(SUPPLIED TEXT begins)
Updated on June 04, 2022

Comments

  • Gernony
    Gernony almost 2 years

    I'm pretty desperate because I can't figure out how to achieve what I stated in the question. I've already read countless of similar examples but didn't find one which works in exact situation. So, let's say I have the following code:

    <table><tr>
    <td><a href="url-a">text A</a></td><td><a>id A</a></td><td><a>img A</a></td>
    <td><a href="url-b">text B</a></td><td><a>id B</a></td><td><a>img B</a></td>
    <td><a href="url-c">text C</a></td><td><a>id C</a></td><td><a>img C</a></td>
    </tr></table>
    

    Now, what I already have is a part of url-a. I basically want to know how I can get id A and img A. I'm trying to "find" the line with XPath but I can't work out a way to make it work. Also, it might be possible that the information is not present at all. This is my latest try (seriously, I've tinkered with this for more than 3 hours now trying numerous different ways):

    if (htmlDoc.DocumentNode.SelectSingleNode(@"/a[contains(@href, 'part-url-a')]") != null)
        string ida = htmlDoc.DocumentNode.SelectSingleNode(@"/a[contains(@href, 'part-url-a')]/following-sibling::a").InnerText;
    

    Well, it's apparently wrong as hell so I'd be very pleased if someone could help me out here. Also I'd appreciate it if someone could point me to some Website which explains XPath and the notations/Syntax in detail with examples like this one. Books also welcome.

    PS: I know I could achieve my goal without XPath at all too with Regex or just a simple StreamReader in C# and checking if each line contains what I need but a) it's too fragile for my needs because the code might have abrupt line-breaks and b) I really want to stay consistend with sticking completely to XPath for anything I'm doing in this project.

    Thanks in advance for your help!

    • Dimitre Novatchev
      Dimitre Novatchev over 12 years
      Good question, +1. See my answer for the exact XPath expressions that select the wanted text nodes.
(SUPPLIED TEXT ends)
(EXTRACTED DATA begins)
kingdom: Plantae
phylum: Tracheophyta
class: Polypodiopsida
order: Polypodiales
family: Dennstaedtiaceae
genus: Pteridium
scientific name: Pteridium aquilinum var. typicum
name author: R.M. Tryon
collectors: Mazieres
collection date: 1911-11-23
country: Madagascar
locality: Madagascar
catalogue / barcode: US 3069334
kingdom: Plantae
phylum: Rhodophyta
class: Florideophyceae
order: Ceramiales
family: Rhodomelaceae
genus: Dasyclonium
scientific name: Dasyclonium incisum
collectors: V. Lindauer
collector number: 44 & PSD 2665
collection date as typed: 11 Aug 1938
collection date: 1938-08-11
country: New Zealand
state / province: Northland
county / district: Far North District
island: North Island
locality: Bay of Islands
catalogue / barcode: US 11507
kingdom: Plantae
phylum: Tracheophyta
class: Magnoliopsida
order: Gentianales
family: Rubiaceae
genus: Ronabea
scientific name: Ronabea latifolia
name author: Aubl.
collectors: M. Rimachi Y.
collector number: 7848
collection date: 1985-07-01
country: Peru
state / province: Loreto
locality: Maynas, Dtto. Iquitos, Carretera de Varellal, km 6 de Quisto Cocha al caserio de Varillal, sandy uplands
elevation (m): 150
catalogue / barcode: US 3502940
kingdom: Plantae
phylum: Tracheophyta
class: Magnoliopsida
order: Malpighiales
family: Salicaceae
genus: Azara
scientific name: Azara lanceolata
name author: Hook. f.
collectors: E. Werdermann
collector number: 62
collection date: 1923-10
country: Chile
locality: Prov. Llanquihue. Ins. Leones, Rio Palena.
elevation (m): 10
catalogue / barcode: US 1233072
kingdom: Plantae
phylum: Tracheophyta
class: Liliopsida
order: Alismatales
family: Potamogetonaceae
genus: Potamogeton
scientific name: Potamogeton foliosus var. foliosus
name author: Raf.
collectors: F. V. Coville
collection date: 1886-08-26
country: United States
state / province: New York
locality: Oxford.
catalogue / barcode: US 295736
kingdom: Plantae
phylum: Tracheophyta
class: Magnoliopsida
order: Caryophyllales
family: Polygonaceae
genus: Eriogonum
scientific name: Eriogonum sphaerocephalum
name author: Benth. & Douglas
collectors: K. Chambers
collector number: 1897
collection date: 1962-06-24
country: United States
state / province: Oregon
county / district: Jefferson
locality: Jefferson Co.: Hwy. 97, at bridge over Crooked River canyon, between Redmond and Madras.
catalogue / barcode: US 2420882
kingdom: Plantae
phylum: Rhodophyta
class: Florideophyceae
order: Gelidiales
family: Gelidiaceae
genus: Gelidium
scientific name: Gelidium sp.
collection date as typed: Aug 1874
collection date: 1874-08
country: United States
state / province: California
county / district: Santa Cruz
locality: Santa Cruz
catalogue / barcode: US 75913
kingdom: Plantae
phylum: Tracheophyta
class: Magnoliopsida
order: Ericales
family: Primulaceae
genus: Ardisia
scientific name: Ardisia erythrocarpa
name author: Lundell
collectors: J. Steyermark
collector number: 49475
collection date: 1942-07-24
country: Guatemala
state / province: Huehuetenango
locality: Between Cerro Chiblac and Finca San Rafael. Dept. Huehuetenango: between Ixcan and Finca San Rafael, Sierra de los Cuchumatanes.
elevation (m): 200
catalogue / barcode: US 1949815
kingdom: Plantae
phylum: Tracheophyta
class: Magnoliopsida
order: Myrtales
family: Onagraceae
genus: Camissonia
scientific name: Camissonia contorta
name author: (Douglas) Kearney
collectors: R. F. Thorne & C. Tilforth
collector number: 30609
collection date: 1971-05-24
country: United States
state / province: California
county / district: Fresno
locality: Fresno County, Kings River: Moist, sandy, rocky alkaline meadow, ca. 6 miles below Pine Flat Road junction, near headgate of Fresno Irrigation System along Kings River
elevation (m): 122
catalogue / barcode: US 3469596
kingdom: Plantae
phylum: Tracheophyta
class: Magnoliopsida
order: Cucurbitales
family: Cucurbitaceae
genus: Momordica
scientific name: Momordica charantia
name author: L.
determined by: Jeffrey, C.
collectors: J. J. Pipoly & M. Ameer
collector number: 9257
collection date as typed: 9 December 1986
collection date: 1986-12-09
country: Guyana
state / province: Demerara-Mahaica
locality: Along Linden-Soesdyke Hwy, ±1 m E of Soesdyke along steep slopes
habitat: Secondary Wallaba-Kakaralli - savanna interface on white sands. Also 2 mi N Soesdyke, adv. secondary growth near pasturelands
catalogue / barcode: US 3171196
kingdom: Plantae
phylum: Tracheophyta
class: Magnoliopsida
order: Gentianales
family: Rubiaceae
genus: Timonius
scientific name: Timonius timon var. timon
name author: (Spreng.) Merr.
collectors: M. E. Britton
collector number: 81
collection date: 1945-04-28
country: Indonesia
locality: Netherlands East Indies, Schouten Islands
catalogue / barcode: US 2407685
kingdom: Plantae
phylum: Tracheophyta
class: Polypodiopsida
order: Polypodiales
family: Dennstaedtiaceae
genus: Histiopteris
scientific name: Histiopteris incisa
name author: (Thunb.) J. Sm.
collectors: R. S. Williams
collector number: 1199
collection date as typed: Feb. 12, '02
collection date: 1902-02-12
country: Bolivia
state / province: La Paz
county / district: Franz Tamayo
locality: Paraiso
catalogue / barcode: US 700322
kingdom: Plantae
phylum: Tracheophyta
(EXTRACTED DATA ends)
USING THE INFORMATION -
**a)** Rewrite the paragraph of the XPath question that begins "Now, what I already have" as a short bulleted list that keeps its main facts.
**b)** In one to three sentences, explain why the poster of the XPath question rejects using Regex or a simple StreamReader.
**c)** According to the XPath question, what does the poster want someone to point them to?

ANSWERS TO THE EXERCISE -
**a)**
- The poster already has a part of url-a.
- The goal is to get id A and img A.
- The poster is trying to find the line with XPath but can't get it to work.
- The information might not be present at all.
- The latest attempt came after more than 3 hours of trying numerous different ways.

**b)** That approach is too fragile for the poster's needs, because the code might have abrupt line-breaks. The poster also wants to stay consistent by using XPath for everything in the project.

**c)** A website that explains XPath and its notation and syntax in detail with examples like this one; books are also welcome.